*Problem to solve:*
Give an exact copy of the lines of the records below, starting at the line containing "pyautogui.moveTo(1023, 430)" and running to the end.

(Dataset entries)
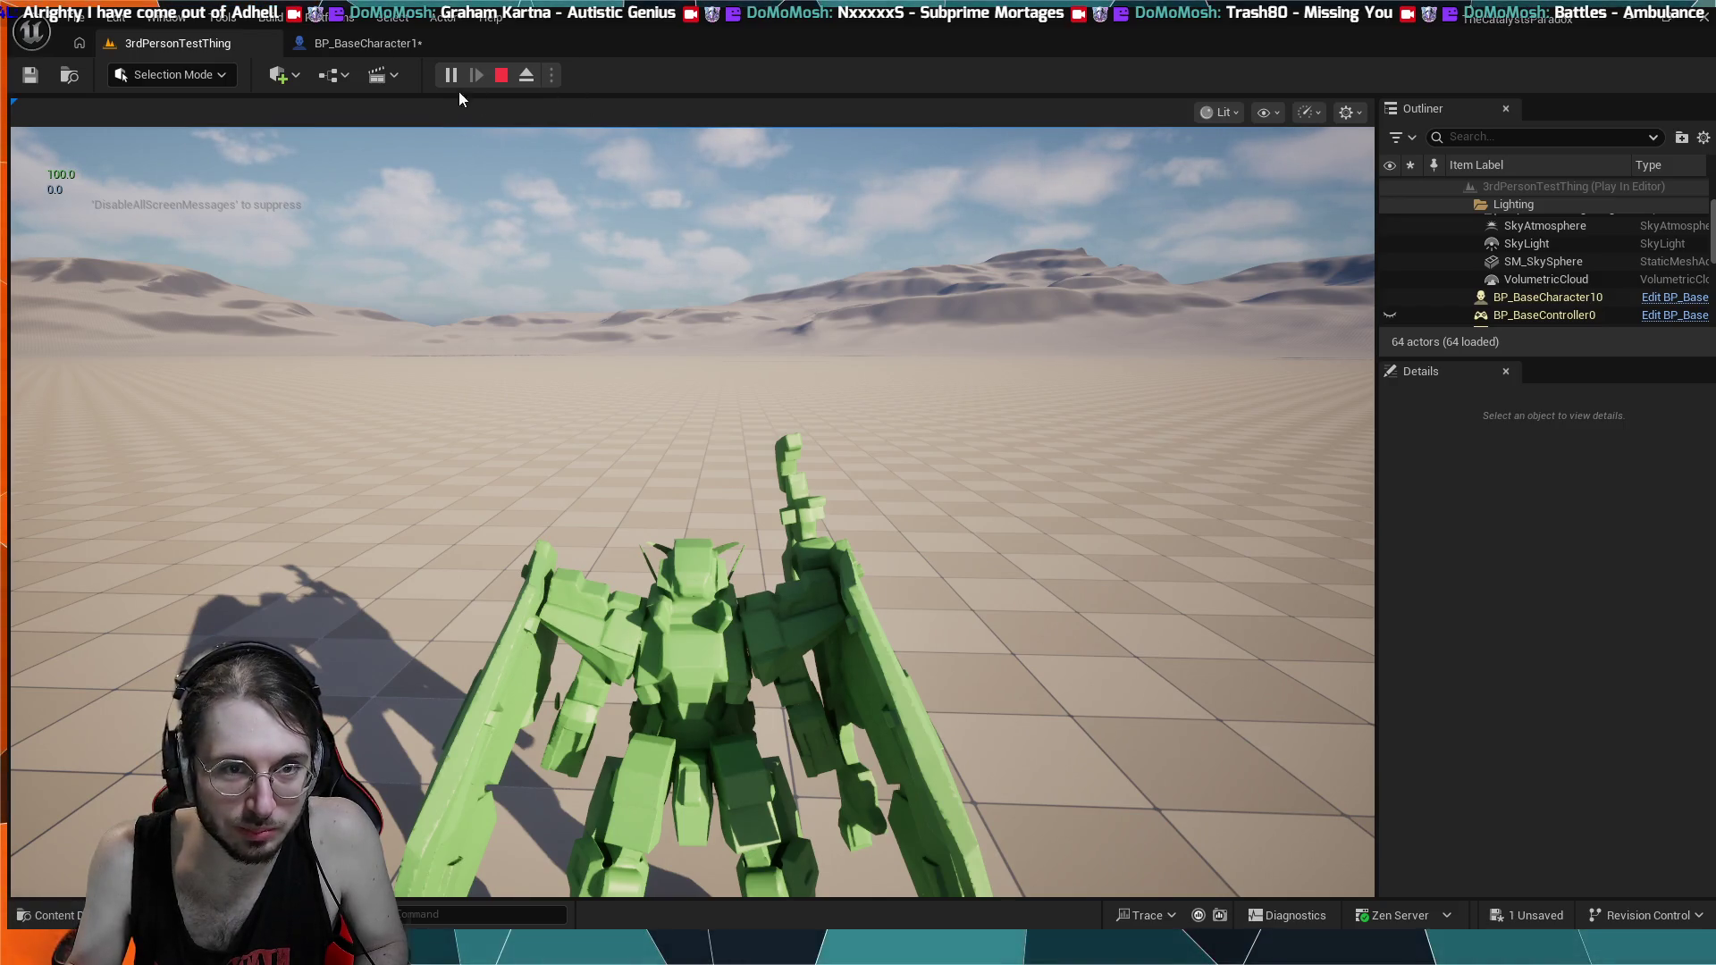
pyautogui.click(498, 76)
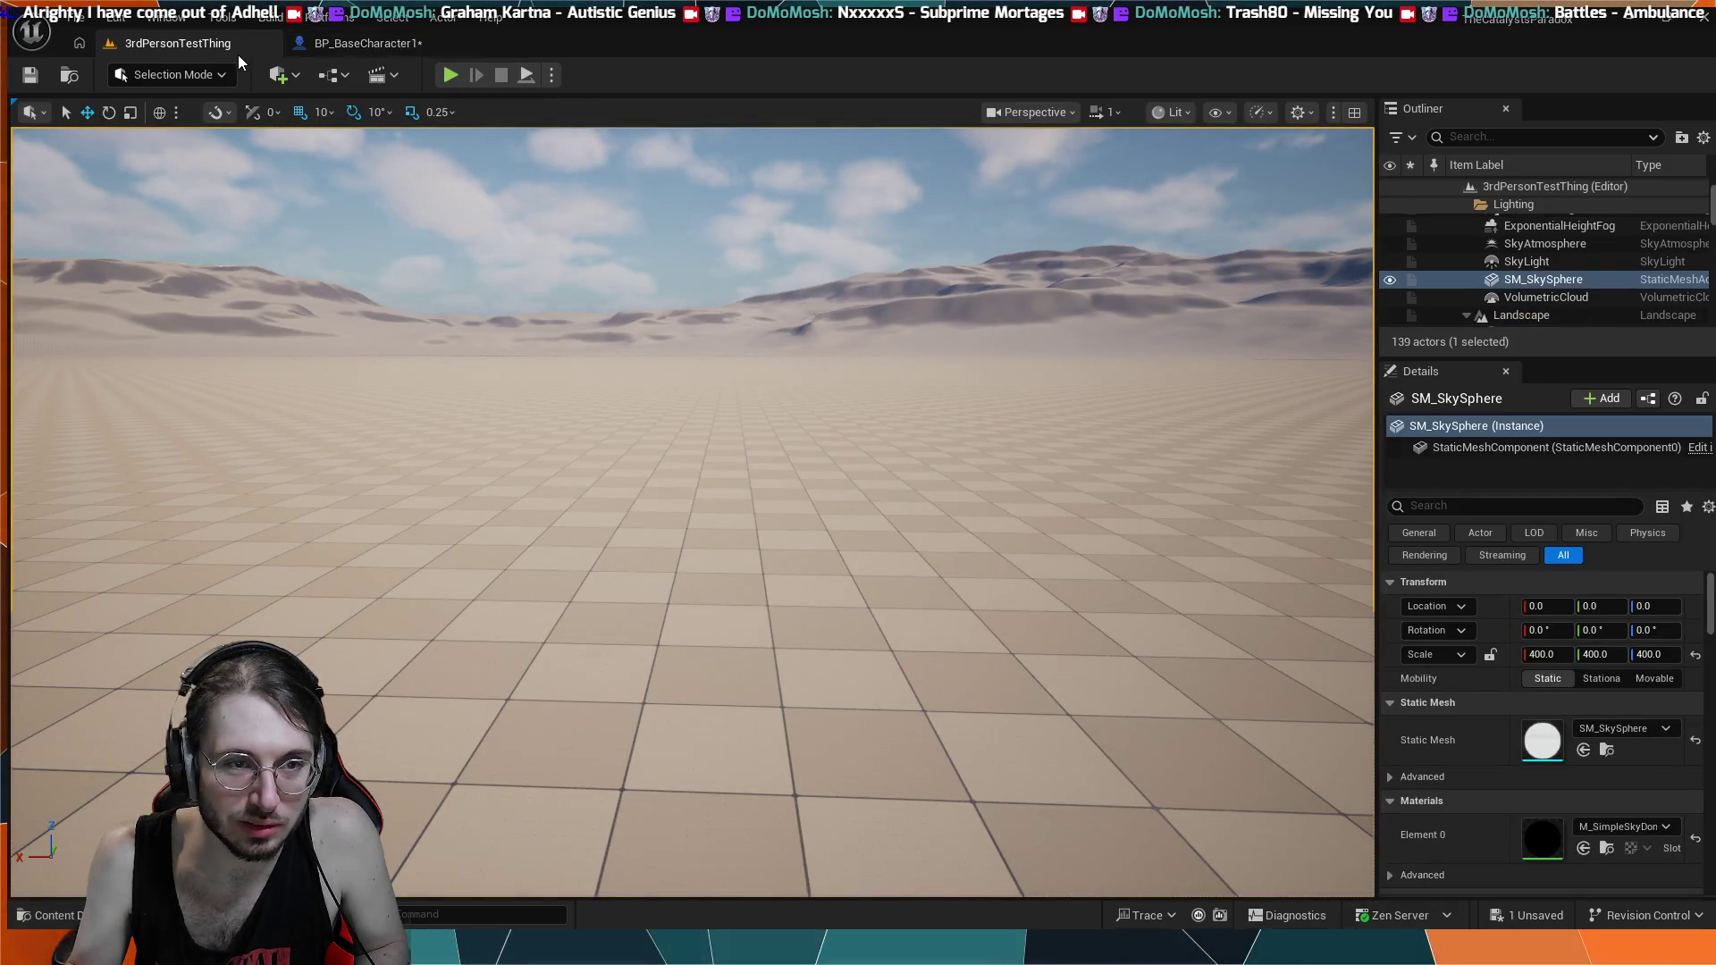
# - In BP_BaseCharacter1, shift the Boost Regen comment group and SET Energy Amount node to the right
pyautogui.click(388, 50)
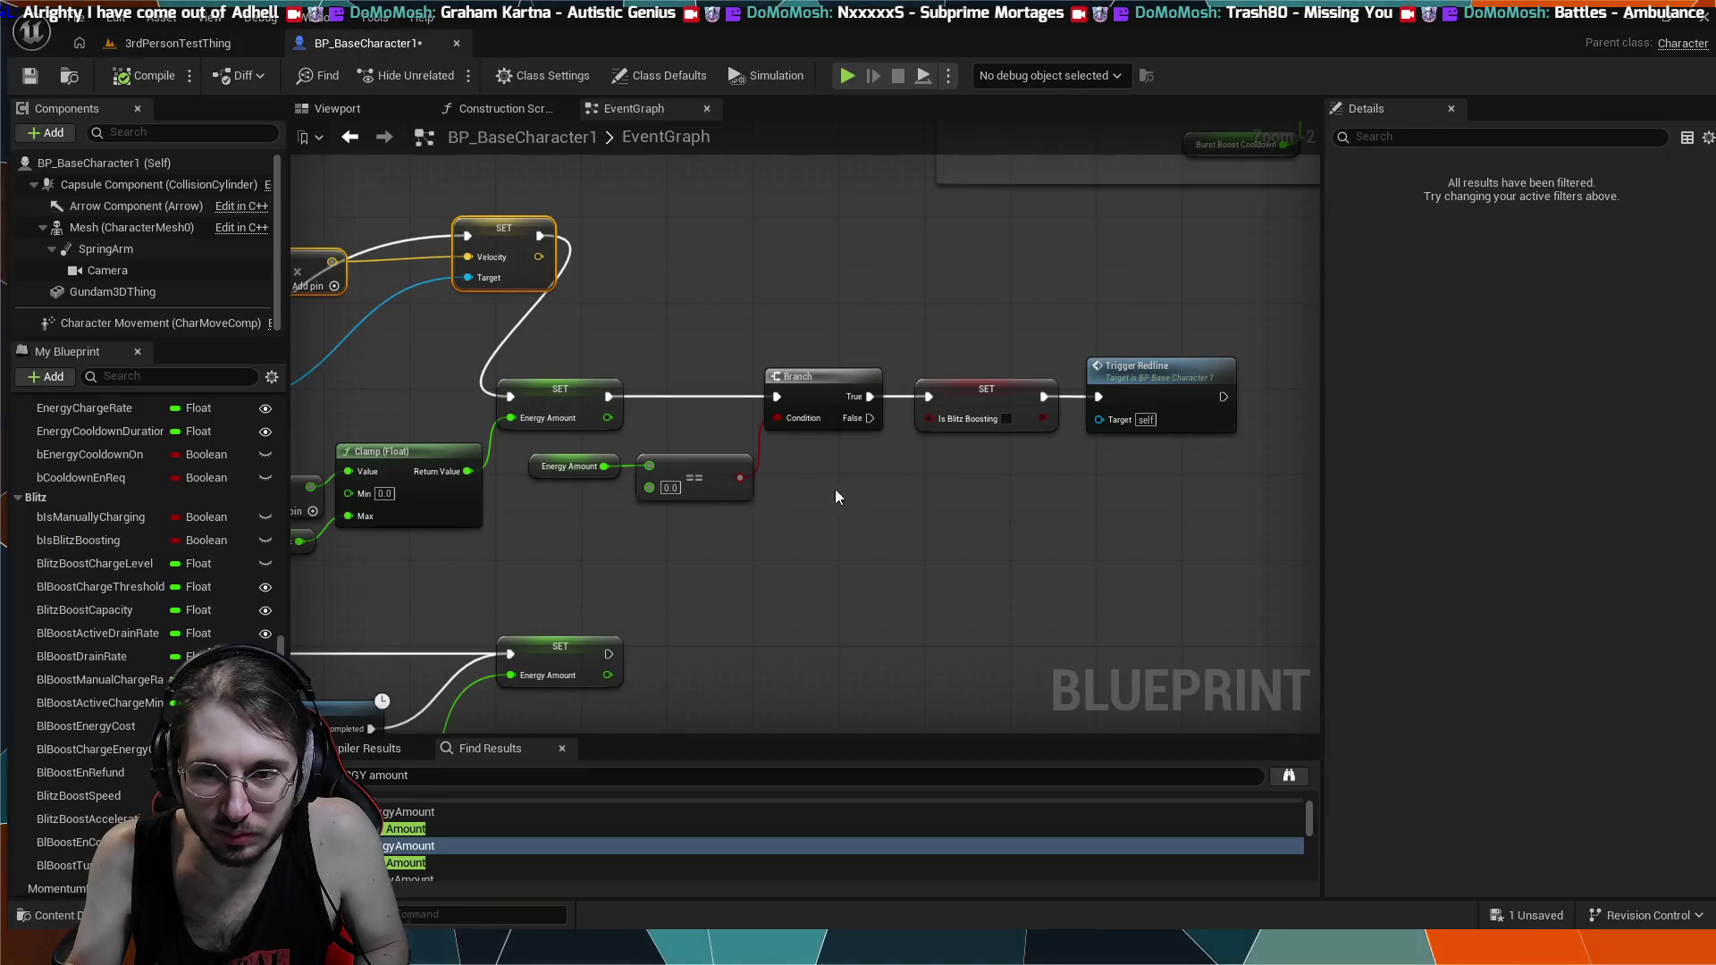
pyautogui.moveTo(874, 506)
pyautogui.mouseDown()
pyautogui.moveTo(731, 464)
pyautogui.moveTo(947, 475)
pyautogui.moveTo(883, 495)
pyautogui.mouseUp()
pyautogui.moveTo(1097, 513)
pyautogui.mouseDown()
pyautogui.moveTo(940, 544)
pyautogui.moveTo(1017, 447)
pyautogui.mouseUp()
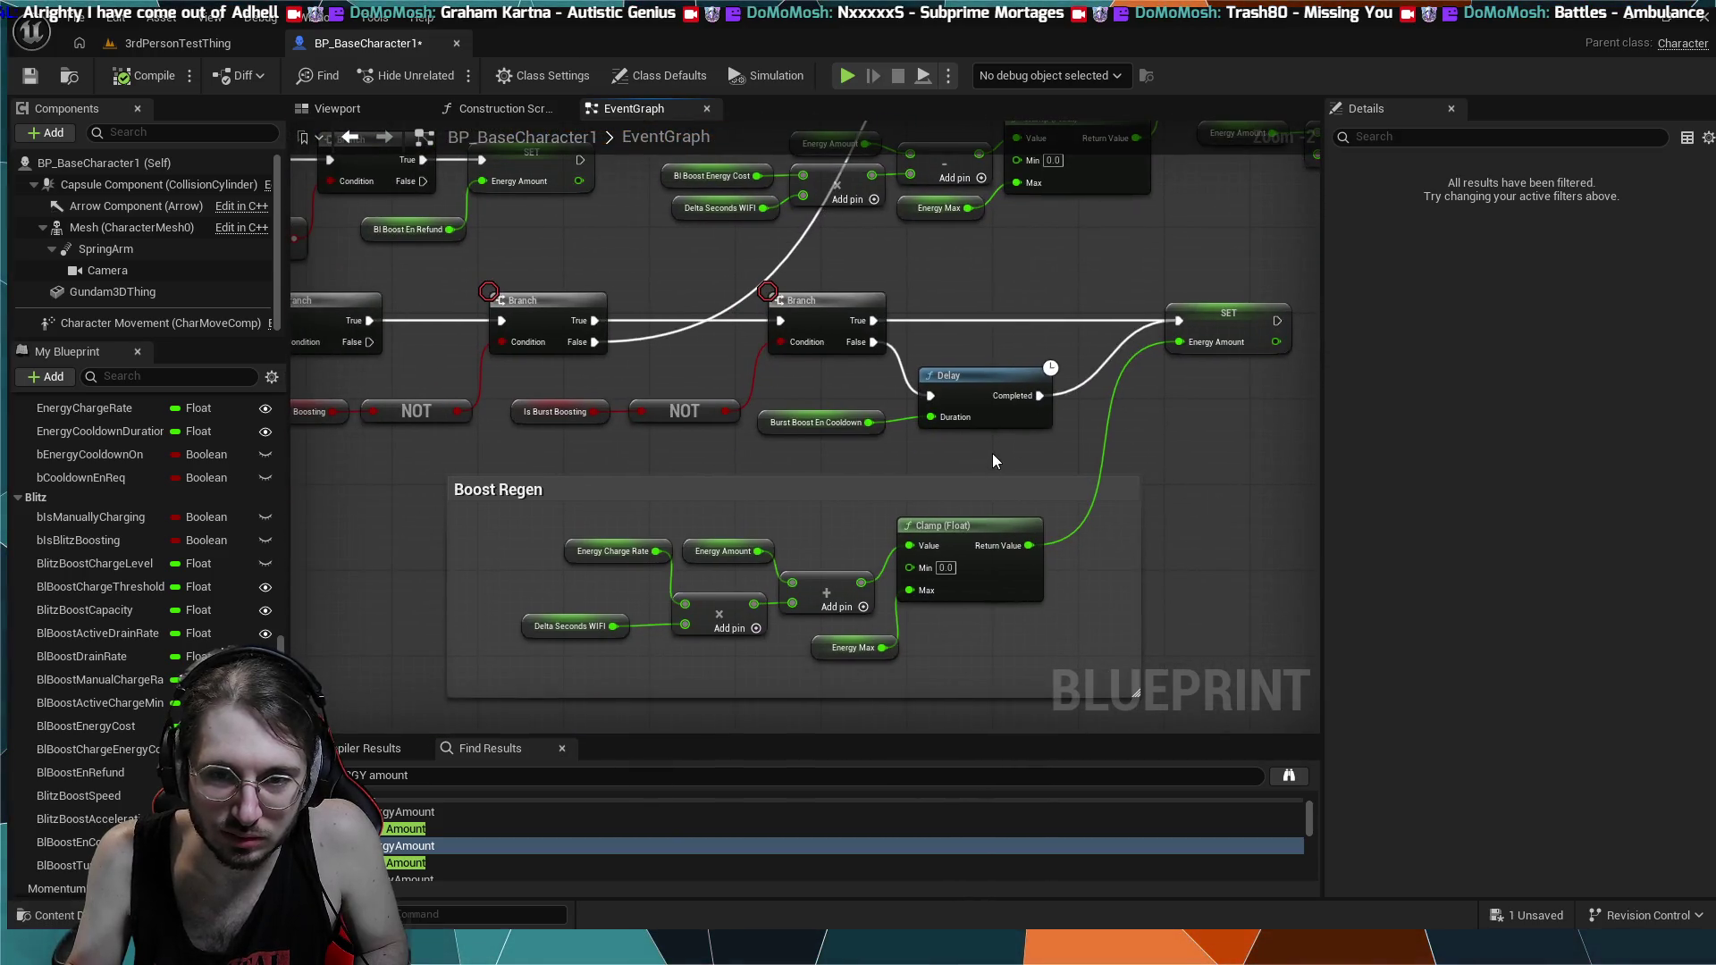
pyautogui.moveTo(1163, 454)
pyautogui.mouseDown()
pyautogui.moveTo(810, 527)
pyautogui.moveTo(774, 479)
pyautogui.moveTo(1023, 430)
pyautogui.moveTo(1106, 435)
pyautogui.mouseUp()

*Reply:*
pyautogui.moveTo(1023, 430)
pyautogui.moveTo(1106, 435)
pyautogui.mouseUp()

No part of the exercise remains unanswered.